Task statement: Give back exactly the lines of the data below, starting with the line that has "left elbow: (538, 447)" and going on through the line that has "root of tail: (817, 500)".
..............................
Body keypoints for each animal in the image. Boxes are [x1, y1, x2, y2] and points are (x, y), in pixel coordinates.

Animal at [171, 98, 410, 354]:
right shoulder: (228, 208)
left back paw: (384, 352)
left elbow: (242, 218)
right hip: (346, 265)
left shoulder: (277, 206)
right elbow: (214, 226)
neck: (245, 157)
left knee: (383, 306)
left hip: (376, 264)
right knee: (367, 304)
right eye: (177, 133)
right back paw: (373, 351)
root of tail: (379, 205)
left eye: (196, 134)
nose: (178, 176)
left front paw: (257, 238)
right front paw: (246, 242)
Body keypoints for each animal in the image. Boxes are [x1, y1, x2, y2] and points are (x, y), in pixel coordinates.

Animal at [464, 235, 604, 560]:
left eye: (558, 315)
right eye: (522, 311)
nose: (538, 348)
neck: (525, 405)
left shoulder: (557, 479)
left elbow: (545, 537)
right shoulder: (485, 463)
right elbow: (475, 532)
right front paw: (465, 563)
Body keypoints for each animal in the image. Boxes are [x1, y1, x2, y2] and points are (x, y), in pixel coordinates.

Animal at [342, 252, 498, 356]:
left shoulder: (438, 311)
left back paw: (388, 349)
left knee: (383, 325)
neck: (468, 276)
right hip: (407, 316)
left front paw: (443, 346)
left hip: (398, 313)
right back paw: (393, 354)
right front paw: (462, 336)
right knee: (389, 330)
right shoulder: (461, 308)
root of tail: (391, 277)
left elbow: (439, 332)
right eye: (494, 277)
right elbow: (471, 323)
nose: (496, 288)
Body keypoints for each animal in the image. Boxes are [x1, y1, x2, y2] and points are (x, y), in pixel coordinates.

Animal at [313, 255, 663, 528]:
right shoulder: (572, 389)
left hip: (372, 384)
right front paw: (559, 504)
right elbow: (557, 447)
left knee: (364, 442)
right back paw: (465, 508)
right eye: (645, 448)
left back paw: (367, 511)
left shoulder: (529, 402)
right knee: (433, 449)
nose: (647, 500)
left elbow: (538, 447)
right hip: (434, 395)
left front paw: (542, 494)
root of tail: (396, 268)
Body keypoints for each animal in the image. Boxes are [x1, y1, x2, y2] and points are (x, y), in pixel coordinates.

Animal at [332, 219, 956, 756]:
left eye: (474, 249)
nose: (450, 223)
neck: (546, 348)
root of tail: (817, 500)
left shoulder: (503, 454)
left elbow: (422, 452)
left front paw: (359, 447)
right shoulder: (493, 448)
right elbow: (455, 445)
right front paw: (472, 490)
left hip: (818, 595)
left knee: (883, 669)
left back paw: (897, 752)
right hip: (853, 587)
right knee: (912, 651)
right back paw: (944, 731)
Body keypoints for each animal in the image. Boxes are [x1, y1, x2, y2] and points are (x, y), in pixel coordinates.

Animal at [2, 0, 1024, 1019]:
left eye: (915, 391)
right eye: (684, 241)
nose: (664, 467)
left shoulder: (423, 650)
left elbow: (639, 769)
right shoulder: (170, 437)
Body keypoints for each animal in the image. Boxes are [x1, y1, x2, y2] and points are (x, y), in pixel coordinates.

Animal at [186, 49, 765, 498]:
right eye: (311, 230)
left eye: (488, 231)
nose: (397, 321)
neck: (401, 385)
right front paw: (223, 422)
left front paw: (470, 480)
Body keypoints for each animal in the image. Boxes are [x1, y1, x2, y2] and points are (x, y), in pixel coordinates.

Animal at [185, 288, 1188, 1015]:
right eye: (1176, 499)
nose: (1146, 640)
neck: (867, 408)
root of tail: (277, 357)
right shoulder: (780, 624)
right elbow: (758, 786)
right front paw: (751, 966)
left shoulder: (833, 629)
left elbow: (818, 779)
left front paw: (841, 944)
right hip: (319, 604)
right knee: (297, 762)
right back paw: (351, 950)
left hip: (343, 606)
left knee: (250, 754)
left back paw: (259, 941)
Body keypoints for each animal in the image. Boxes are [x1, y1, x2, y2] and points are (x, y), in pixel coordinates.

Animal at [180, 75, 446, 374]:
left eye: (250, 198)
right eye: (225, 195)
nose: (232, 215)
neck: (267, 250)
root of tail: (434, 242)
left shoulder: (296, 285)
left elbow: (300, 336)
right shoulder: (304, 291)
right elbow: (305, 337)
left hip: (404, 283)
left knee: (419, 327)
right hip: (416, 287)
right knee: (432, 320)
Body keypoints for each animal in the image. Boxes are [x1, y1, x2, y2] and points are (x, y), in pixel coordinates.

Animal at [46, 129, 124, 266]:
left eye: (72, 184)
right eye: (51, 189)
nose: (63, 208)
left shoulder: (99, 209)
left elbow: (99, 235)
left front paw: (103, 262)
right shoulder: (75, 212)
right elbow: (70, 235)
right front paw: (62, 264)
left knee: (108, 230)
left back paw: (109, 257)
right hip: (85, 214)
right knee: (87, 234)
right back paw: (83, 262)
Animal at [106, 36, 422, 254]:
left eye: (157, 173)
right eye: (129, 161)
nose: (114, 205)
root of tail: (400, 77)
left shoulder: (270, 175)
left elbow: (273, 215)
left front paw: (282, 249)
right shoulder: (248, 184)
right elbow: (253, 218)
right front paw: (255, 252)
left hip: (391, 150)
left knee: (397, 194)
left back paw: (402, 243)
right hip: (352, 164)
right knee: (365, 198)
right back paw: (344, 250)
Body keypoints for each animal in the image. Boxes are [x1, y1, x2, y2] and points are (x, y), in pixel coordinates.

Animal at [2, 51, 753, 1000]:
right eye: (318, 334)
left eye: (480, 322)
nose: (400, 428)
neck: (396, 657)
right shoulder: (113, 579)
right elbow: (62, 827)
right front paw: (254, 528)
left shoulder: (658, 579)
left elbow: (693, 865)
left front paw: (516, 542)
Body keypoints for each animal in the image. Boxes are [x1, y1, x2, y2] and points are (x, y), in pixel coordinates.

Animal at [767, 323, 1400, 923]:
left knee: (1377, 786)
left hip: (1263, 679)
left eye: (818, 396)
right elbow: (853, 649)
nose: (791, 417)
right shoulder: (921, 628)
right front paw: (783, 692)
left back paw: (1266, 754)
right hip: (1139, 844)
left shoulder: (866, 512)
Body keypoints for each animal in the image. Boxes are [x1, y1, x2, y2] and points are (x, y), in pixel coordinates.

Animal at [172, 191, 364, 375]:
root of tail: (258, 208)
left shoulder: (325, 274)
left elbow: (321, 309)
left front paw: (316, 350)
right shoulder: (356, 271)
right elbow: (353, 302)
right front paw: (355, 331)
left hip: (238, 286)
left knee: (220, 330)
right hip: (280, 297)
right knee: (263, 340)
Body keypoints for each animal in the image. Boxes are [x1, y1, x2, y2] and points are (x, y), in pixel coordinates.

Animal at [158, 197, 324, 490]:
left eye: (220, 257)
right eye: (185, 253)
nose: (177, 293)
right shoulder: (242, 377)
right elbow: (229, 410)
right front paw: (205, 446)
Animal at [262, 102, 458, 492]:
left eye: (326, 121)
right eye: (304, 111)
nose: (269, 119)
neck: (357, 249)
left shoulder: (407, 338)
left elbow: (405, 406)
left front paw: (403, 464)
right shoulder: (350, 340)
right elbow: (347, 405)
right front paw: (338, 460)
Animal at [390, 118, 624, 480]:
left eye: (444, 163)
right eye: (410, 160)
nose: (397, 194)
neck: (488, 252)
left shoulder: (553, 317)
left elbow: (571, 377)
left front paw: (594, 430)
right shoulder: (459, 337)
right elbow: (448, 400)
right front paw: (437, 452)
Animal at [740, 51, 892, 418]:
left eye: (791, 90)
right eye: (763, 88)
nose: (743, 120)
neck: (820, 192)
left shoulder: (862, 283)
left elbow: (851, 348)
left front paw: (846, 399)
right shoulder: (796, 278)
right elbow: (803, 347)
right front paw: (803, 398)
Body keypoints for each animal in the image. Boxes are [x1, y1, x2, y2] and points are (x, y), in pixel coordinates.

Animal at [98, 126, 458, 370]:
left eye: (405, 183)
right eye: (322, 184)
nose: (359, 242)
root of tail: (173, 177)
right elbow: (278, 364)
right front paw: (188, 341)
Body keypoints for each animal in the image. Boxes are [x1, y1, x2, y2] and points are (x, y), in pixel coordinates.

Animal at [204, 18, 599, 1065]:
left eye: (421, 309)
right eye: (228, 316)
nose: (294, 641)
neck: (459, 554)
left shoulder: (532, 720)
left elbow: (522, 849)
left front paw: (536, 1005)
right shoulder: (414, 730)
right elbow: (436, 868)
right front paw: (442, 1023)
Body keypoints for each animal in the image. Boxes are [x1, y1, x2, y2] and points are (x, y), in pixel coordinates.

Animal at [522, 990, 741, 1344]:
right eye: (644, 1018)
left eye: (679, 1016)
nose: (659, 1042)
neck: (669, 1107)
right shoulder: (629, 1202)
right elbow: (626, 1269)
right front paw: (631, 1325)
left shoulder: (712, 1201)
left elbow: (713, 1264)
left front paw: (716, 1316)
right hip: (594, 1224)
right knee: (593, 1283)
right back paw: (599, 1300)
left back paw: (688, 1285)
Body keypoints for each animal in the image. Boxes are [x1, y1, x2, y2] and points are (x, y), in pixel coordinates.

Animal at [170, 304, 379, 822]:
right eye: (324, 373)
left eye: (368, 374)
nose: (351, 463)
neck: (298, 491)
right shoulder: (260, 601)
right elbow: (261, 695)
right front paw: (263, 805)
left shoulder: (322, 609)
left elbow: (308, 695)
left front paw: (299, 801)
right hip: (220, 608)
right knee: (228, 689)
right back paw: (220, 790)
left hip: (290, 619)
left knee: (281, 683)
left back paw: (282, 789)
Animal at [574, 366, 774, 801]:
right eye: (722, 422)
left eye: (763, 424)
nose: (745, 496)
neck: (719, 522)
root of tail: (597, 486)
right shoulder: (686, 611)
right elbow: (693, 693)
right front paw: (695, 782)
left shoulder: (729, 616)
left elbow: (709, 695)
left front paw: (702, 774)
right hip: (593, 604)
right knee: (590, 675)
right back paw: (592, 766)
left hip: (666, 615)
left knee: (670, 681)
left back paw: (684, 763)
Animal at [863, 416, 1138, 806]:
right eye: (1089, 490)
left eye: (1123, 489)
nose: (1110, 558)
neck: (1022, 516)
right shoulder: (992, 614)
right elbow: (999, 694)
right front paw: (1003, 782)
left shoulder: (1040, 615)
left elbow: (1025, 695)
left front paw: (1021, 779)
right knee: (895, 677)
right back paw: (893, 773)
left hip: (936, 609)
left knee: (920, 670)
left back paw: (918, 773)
..............................
Result of this exercise:
left elbow: (538, 447)
right hip: (434, 395)
left front paw: (542, 494)
root of tail: (396, 268)
Body keypoints for each animal in the image. Boxes are [x1, y1, x2, y2] and points are (x, y), in pixel coordinates.

Animal at [332, 219, 956, 756]:
left eye: (474, 249)
nose: (450, 223)
neck: (546, 348)
root of tail: (817, 500)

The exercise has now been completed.